# Thread: Our Only Even Prime Number

1. ## Our Only Even Prime Number

We know that 2 is our only even prime number. My question is WHY?

2. ## Re: Our Only Even Prime Number

Hellio, nycmath!

We know that 2 is our only even prime number.
My question is WHY?

If you know the definition of a Prime Number,
. . the reason should be obvious.

Consider the other even numbers: . $4,\,6,\,8,\,10,\,\hdots$

All of them are composite numbers: . $(2\!\cdot\!2),\,(2\!\cdot\!3),\,(2\!\cdot\!4),\,(2 \!\cdot\!5),\, \hdots$

3. ## Re: Our Only Even Prime Number

Originally Posted by nycmath
We know that 2 is our only even prime number. My question is WHY?
If you want to think like a mathematician, then this an impossible question. You CAN'T know something unless you know WHY.

4. ## Re: Our Only Even Prime Number

Originally Posted by nycmath
We know that 2 is our only even prime number. My question is WHY?
A prime number is a natural number that only has 1 and itself as factors.

The only factors of 2 are 1 and 2, thus 2 is prime.

Every other even number as a factor of 2 (this is the definition of being even), thus is not prime.

So 2 is the only even prime.

5. ## Re: Our Only Even Prime Number

Just to extend the thinkung a bit - just as 2 is the only multiple of 2 that is a prime number, so also is 3 the only multiple of 3 that is prime, 5 is the only multiple of 5 that is prime, 7 is the only multiple of 7 that is prime, etc.

6. ## Re: Our Only Even Prime Number

Originally Posted by Prove It
A prime number is a natural number that only has 1 and itself as a factor.
With that definition, isn't 1 a prime number?

7. ## Re: Our Only Even Prime Number

Originally Posted by Plato
With that definition, isn't 1 a prime number?
A prime must have exactly two positive divisors - 1 and the number itself. The number 1 has only one divisor, and hence is not priime.
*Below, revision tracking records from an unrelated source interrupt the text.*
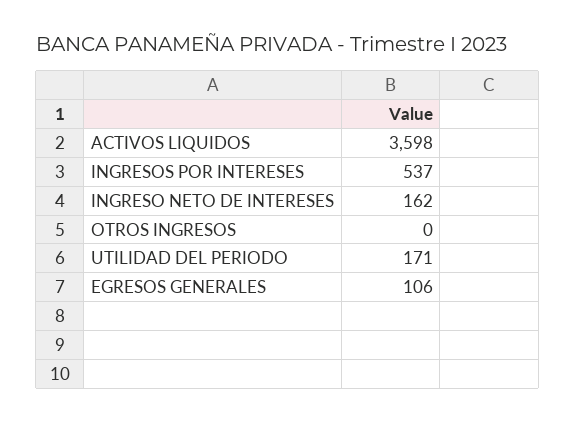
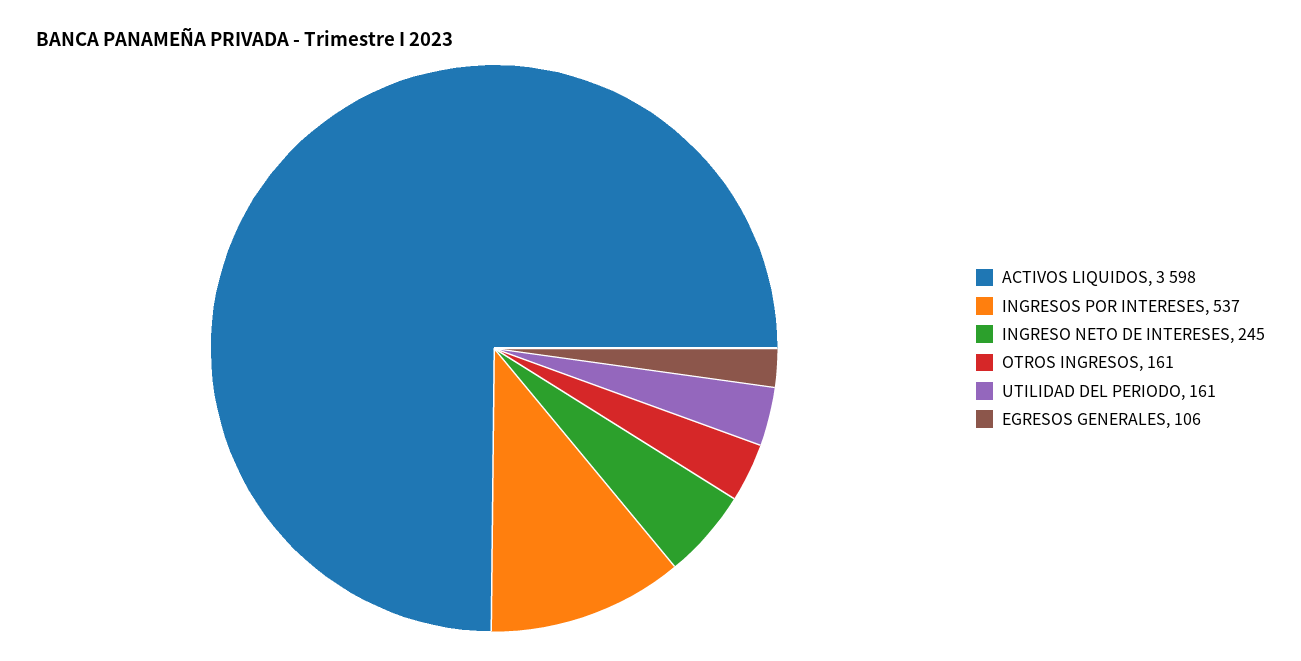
INGRESO NETO DE INTERESES: 162 -> 245
OTROS INGRESOS: 0 -> 161
UTILIDAD DEL PERIODO: 171 -> 161

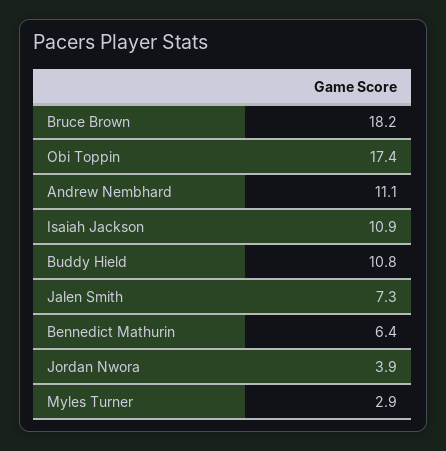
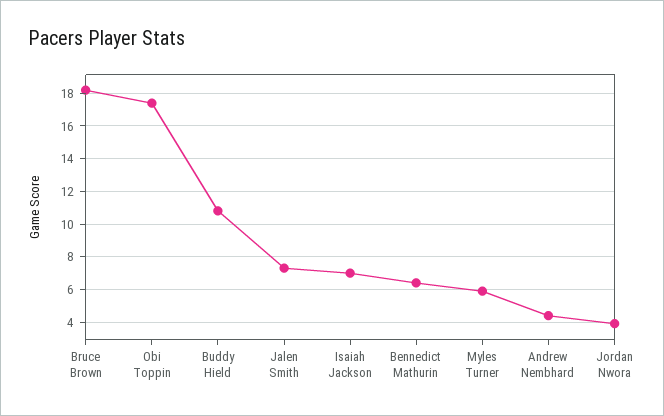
Andrew Nembhard: 11.1 -> 4.5
Isaiah Jackson: 10.9 -> 7
Myles Turner: 2.9 -> 6

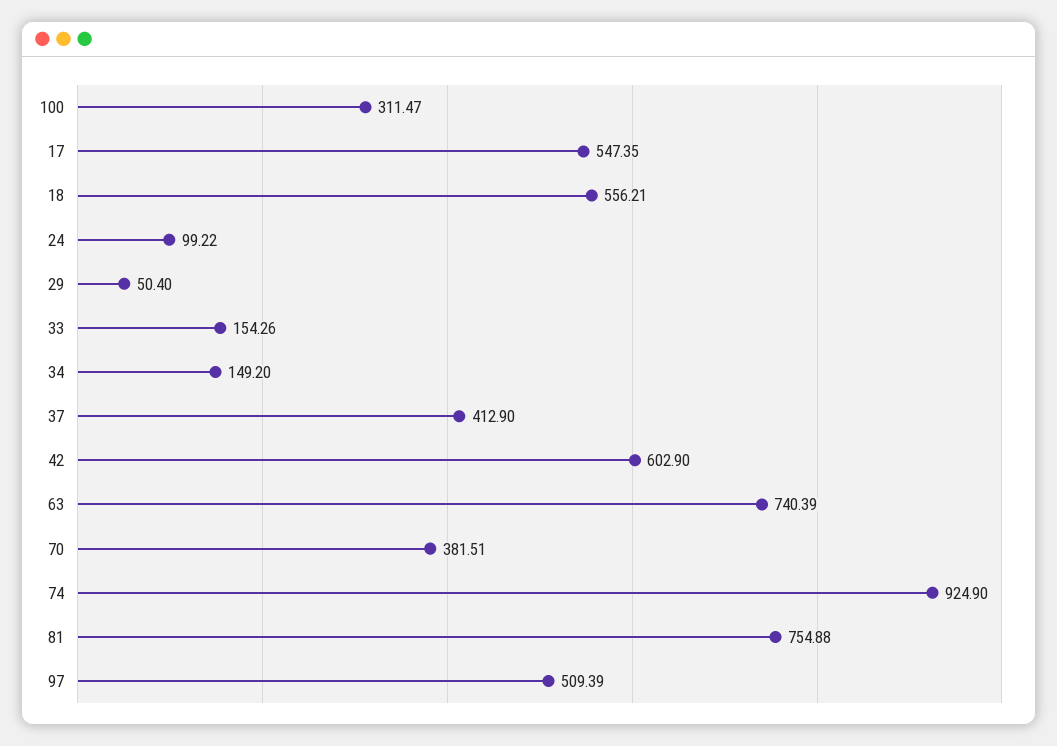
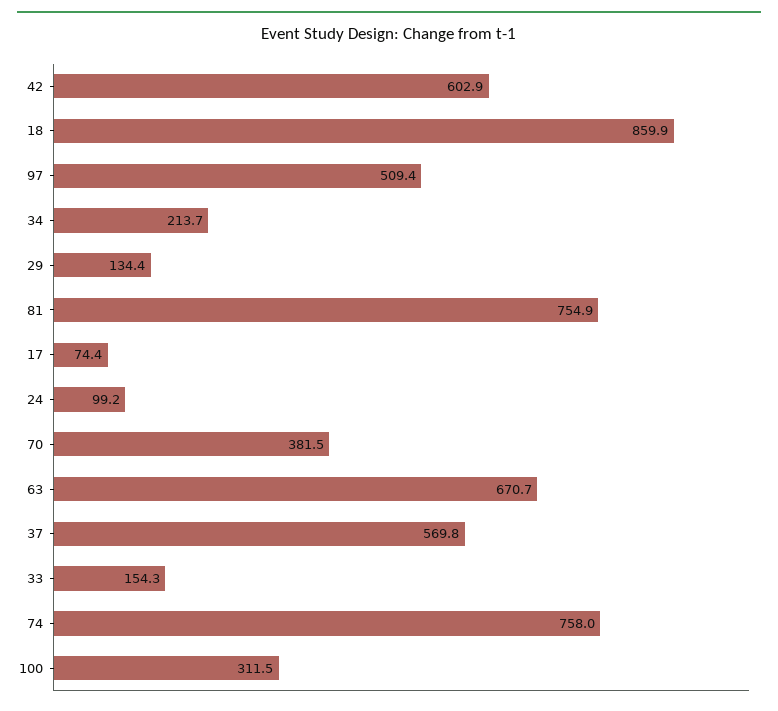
17: 547.35 -> 74.4
18: 556.21 -> 859.9
29: 50.4 -> 134.4
34: 149.2 -> 213.7
37: 412.9 -> 569.8
63: 740.39 -> 670.7
74: 924.9 -> 758

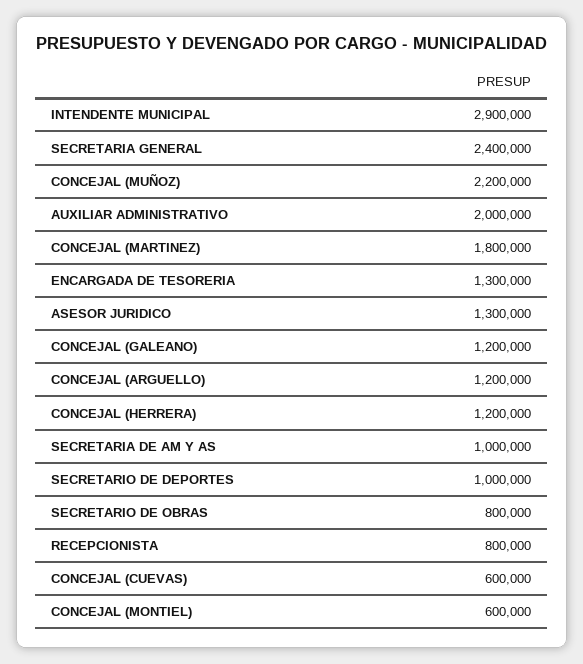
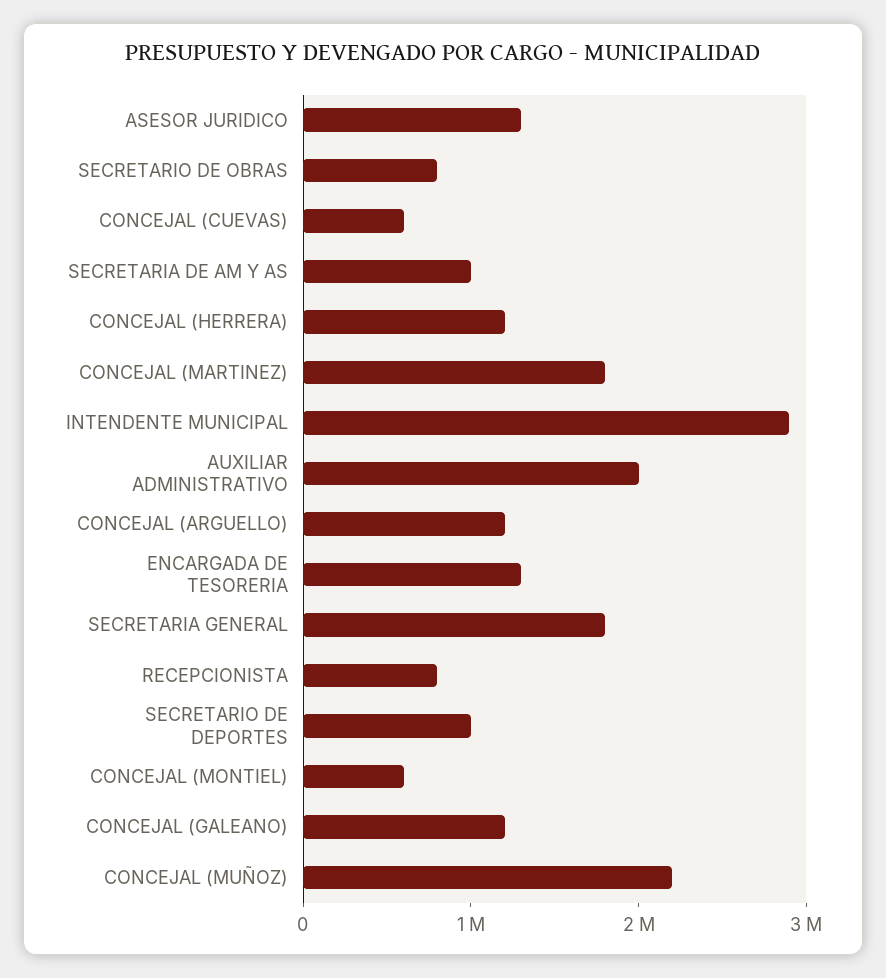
SECRETARIA GENERAL: 2400000 -> 1800000

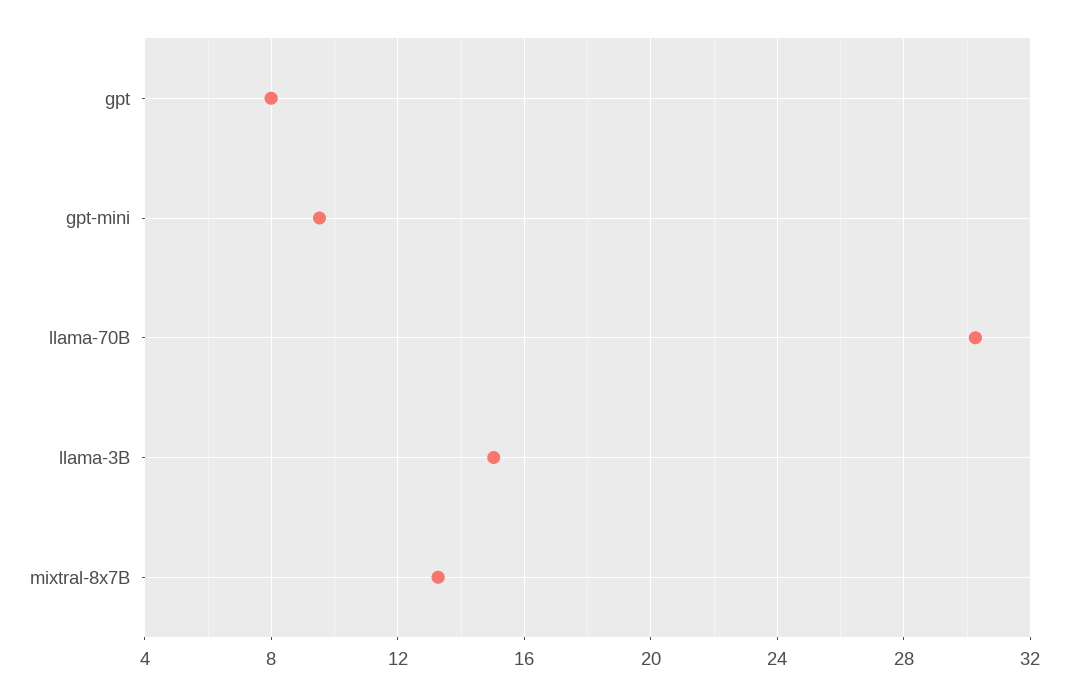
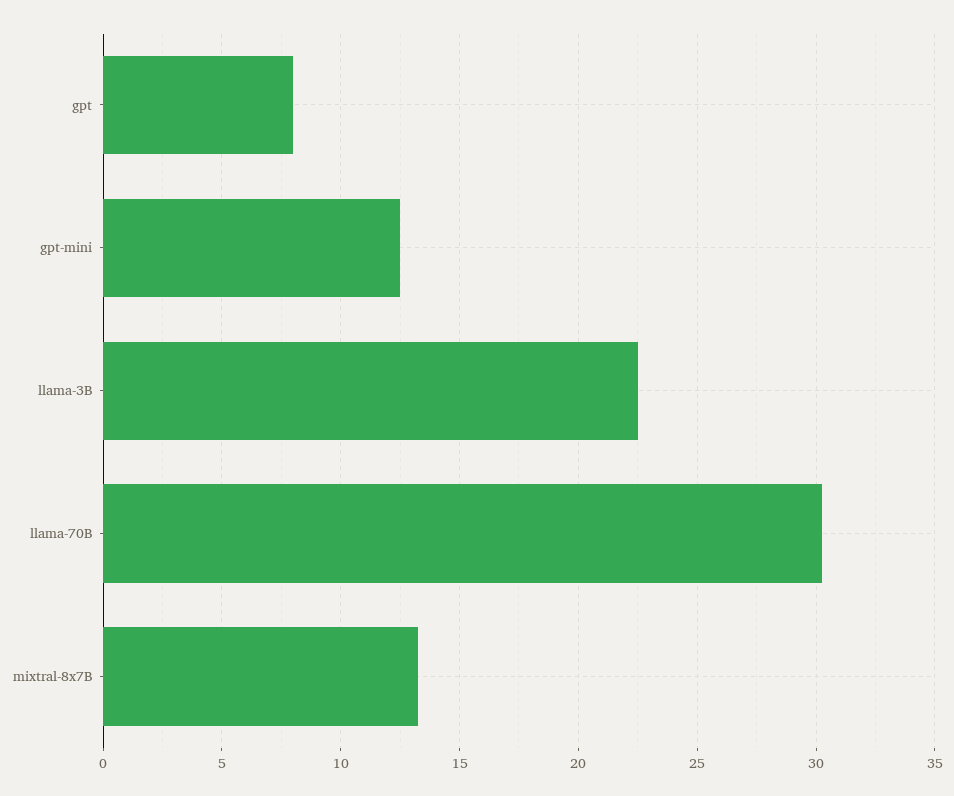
gpt-mini: 9.5 -> 12.5
llama-3B: 15 -> 22.5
8. ## Re: Our Only Even Prime Number

Originally Posted by ebaines
A prime must have exactly two positive divisors - 1 and the number itself. The number 1 has only one divisor, and hence is not priime.
Well yes, you do quote the correct definition. That was not at all my point, go back and carefully read my post including the quote.
I quoted the post that said "An positive integer is prime if it has only one and itself as factors". That definition makes one a prime. Now it is common to use that definition; I once heard Keith Devlin use it in a talk.

9. ## Re: Our Only Even Prime Number

Very interesting replies. Thank you everyone.